Inventory turnover refers to the efficiency with which your company moves through raw materials or resale products. Generally, a high inventory turnover is favorable because that means you are selling products quickly, which generates revenue and cash flow. Slow inventory turnover is normally problematic, though your inventory turnover can be low for other reasons besides low sales.
Merchandising is presenting products for sale in store in an aesthetically pleasing way that attracts customers and allows for ease of access. If you are turning inventory over slowly, you may want to review your company plan-o-grams to see if you need to shift inventory around. If you have toys that are moving slowly, for instance, you may have them located to high on shelves, making it difficult for kids to get to them. Having high value inventory blocked by racks or other displays is another common problem.

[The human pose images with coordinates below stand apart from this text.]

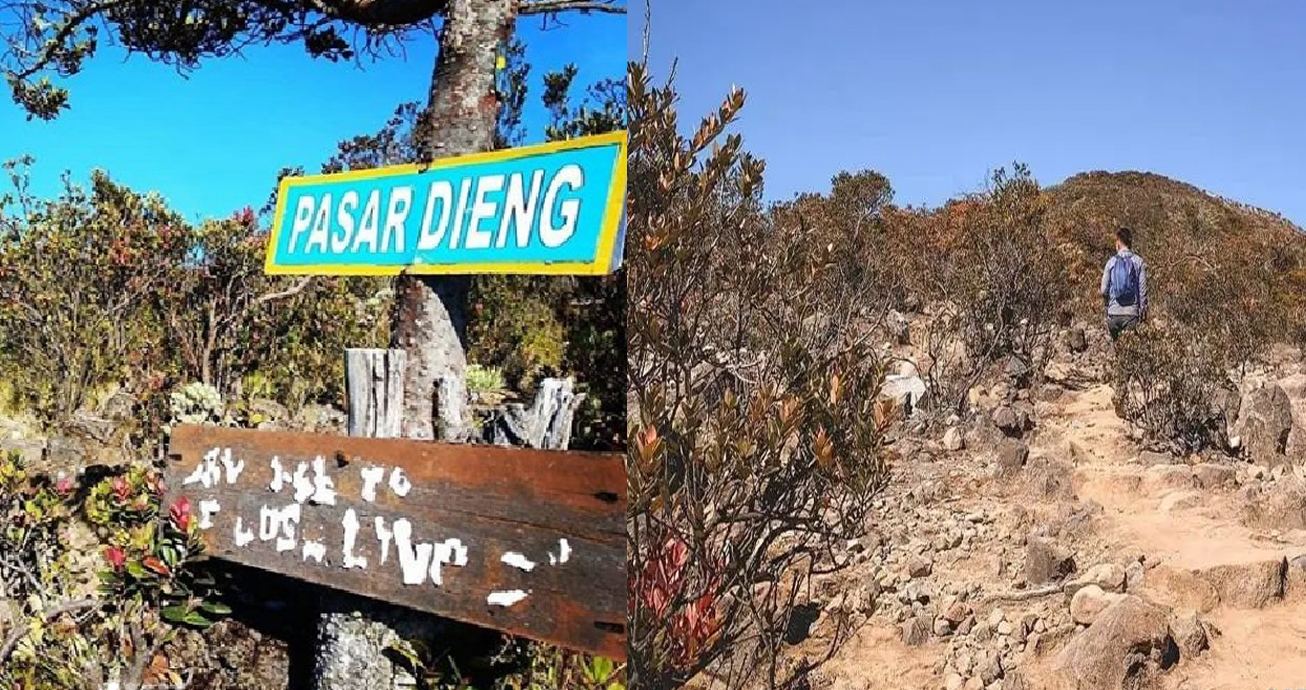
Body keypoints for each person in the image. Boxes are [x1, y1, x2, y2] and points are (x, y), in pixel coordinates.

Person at [1100, 227, 1148, 341]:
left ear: (1118, 243)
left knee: (1117, 348)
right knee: (1130, 353)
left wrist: (1108, 307)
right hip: (1131, 314)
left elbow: (1103, 290)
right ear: (1130, 243)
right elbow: (1143, 290)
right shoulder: (1138, 262)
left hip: (1113, 314)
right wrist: (1143, 311)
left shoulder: (1111, 262)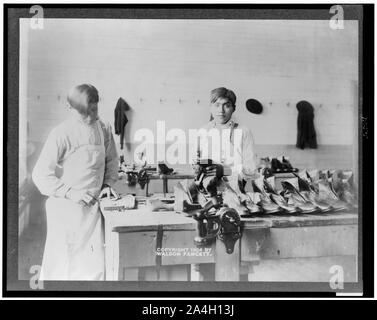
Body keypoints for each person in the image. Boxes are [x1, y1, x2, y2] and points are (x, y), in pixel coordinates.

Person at [32, 84, 119, 280]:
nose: (90, 117)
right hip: (66, 211)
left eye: (93, 110)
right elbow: (40, 175)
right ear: (70, 109)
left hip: (93, 212)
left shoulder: (103, 128)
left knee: (92, 269)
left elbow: (112, 161)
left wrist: (107, 185)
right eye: (83, 114)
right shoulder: (61, 133)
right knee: (62, 269)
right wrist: (71, 192)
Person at [197, 87, 259, 194]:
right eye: (216, 105)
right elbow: (196, 160)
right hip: (207, 193)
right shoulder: (203, 131)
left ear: (233, 108)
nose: (221, 110)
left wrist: (225, 171)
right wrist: (198, 167)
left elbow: (251, 170)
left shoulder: (244, 132)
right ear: (210, 108)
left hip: (235, 194)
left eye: (226, 105)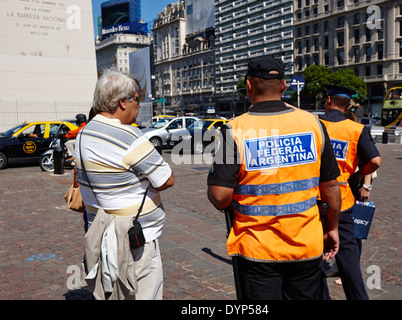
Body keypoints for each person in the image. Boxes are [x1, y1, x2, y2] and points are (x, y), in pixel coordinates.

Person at [207, 57, 342, 300]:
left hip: (257, 248)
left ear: (248, 86)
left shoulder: (233, 130)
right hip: (306, 244)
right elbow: (331, 185)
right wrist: (332, 227)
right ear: (283, 86)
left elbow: (219, 196)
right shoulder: (312, 123)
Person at [74, 69, 174, 300]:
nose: (138, 105)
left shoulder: (84, 133)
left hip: (99, 231)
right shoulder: (129, 137)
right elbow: (166, 179)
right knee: (141, 293)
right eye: (137, 99)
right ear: (122, 103)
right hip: (134, 238)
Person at [319, 85, 382, 300]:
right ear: (347, 107)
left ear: (328, 101)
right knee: (349, 259)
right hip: (341, 200)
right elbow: (375, 161)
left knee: (313, 259)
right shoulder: (355, 129)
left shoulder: (314, 124)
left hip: (312, 198)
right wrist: (358, 175)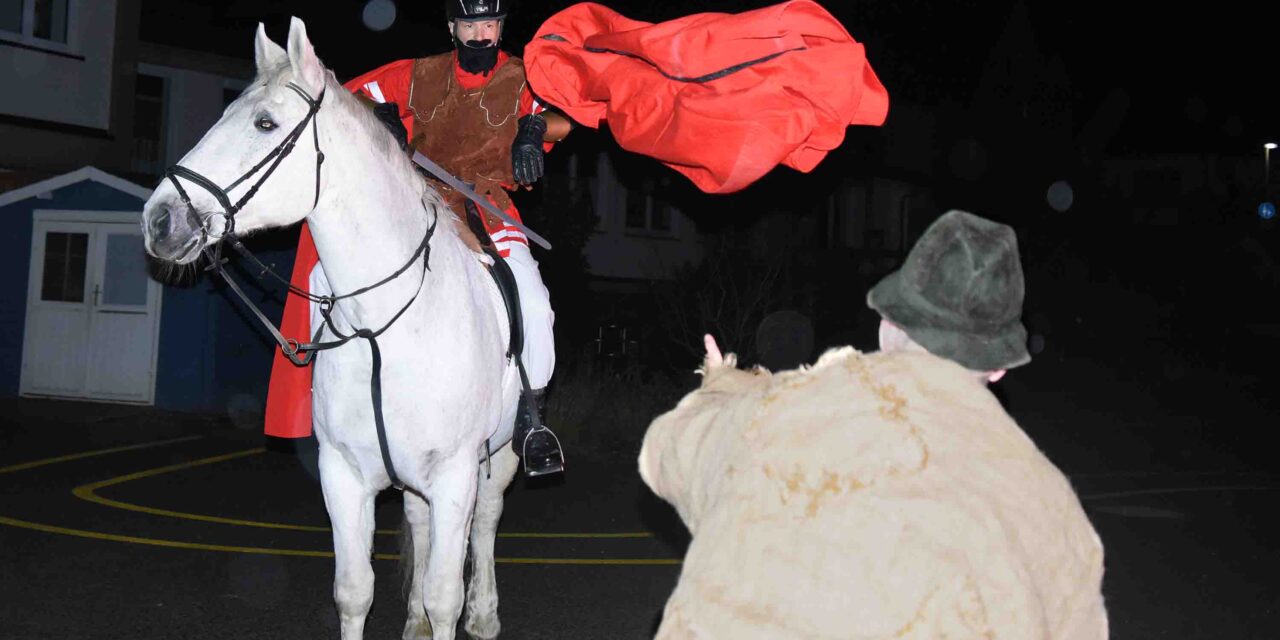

Your slow turnover may actually be a result of excess inventory buying. This can result from poor planning or overestimated customer demand. Excess inventory is costly to manage, but related to slow turnover, it is more difficult to sell through. If demand wanes before you get through all of the products, you either have to discount prices or throw out expired or perished items. This contributes to a slow turnover ratio.
You might simply be providing items for sale that customers don't want to buy. This can result from a lack of market research or a poor awareness of why customers come to your business. As a business-to-business technology solutions provider, for example, you may experience slow turnover trying to sell obsolete technology to cutting edge buyers who need the most current solutions. You need to rethink your merchandising strategies and do more research on the market.
Poor marketing and sales efforts can also restrict inventory turnover. Marketing is necessary to make customers aware of your products and to motivate purchase behavior. In higher-end or more complex businesses, you may need assertive salespeople who consult with customers and make purchase recommendations. Without these important communication and selling strategies, your products may sit on the shelf because customers aren't aware of the benefits they can get from them.